━━━ MATERIALS PROVIDED ━━━
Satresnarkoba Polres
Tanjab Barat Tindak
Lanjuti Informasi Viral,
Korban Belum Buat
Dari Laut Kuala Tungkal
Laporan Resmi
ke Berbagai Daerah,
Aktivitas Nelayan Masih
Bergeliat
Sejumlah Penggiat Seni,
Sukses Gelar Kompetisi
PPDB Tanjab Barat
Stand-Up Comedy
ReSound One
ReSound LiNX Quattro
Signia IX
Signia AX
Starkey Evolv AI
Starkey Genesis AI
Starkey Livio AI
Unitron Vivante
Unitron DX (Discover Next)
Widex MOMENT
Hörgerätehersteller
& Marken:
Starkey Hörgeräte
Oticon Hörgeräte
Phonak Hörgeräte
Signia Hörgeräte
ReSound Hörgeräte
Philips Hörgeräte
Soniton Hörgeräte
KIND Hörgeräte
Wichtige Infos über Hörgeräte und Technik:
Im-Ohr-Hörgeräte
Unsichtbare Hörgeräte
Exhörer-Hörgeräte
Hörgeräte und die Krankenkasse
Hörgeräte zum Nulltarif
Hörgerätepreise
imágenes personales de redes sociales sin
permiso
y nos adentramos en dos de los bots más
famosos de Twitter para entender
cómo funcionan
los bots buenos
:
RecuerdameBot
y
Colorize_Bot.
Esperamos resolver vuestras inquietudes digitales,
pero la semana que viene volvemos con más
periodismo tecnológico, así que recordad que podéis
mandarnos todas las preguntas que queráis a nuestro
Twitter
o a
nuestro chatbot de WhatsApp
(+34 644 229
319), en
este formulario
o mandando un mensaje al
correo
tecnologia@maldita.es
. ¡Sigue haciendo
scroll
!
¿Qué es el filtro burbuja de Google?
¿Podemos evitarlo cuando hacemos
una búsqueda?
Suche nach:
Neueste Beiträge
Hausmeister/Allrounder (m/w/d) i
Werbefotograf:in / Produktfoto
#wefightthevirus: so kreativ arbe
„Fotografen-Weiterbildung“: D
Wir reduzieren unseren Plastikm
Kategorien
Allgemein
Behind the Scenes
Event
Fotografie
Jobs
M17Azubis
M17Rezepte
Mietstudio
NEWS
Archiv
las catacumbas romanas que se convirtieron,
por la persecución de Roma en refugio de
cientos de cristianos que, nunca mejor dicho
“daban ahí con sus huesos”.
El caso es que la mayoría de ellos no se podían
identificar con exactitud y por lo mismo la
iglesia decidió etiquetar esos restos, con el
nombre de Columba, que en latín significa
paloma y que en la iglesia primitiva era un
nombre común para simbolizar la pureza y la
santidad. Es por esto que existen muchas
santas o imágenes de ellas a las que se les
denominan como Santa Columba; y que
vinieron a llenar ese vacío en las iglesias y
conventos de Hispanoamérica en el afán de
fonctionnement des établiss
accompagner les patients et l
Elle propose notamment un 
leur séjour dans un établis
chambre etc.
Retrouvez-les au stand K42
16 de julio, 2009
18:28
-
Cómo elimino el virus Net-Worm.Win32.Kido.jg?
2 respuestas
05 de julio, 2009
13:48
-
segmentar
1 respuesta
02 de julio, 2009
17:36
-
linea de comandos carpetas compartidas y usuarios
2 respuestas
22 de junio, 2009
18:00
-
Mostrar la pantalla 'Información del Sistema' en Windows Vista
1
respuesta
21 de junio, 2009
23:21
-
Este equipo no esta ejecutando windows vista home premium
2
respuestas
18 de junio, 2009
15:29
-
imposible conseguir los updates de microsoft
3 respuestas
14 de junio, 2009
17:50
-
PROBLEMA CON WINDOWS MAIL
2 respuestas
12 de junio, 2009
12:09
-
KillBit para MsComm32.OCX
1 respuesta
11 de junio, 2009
━━━
━━━ MATERIALS PROVIDED ━━━
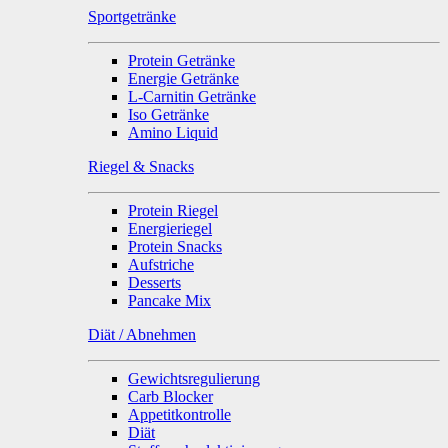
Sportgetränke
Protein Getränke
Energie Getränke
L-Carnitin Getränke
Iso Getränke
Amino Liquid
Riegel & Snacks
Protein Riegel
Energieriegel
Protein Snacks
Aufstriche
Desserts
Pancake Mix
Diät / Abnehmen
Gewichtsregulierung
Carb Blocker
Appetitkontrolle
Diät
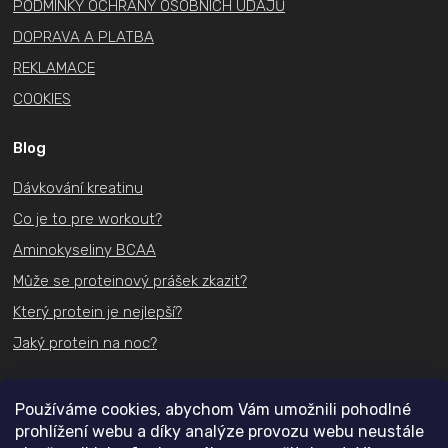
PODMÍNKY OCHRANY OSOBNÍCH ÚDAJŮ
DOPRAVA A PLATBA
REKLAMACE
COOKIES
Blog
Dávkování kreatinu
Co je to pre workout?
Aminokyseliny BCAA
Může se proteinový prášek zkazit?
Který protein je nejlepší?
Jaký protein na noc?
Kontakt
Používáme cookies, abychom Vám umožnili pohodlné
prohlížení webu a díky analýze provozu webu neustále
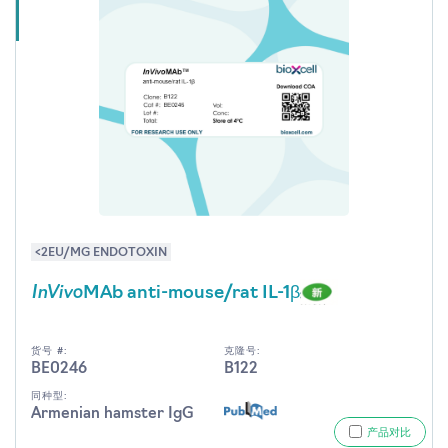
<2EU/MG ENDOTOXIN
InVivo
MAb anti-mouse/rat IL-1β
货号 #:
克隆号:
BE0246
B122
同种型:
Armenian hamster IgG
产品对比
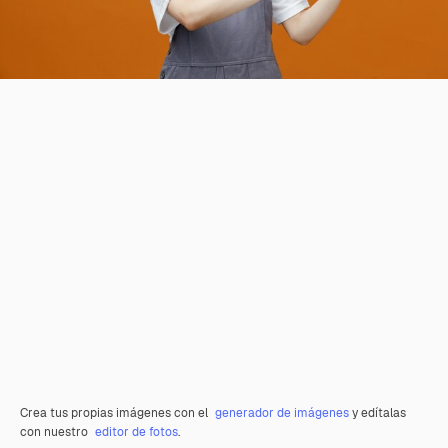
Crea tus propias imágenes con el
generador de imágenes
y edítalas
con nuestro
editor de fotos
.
━━━
For the lines above, output exactly those from the line containing "Satresnarkoba Polres" through the line containing "ReSound One", and skip the others.

SOLUTION TO THIS TASK:
Satresnarkoba Polres
Tanjab Barat Tindak
Lanjuti Informasi Viral,
Korban Belum Buat
Dari Laut Kuala Tungkal
Laporan Resmi
ke Berbagai Daerah,
Aktivitas Nelayan Masih
Bergeliat
Sejumlah Penggiat Seni,
Sukses Gelar Kompetisi
PPDB Tanjab Barat
Stand-Up Comedy
ReSound One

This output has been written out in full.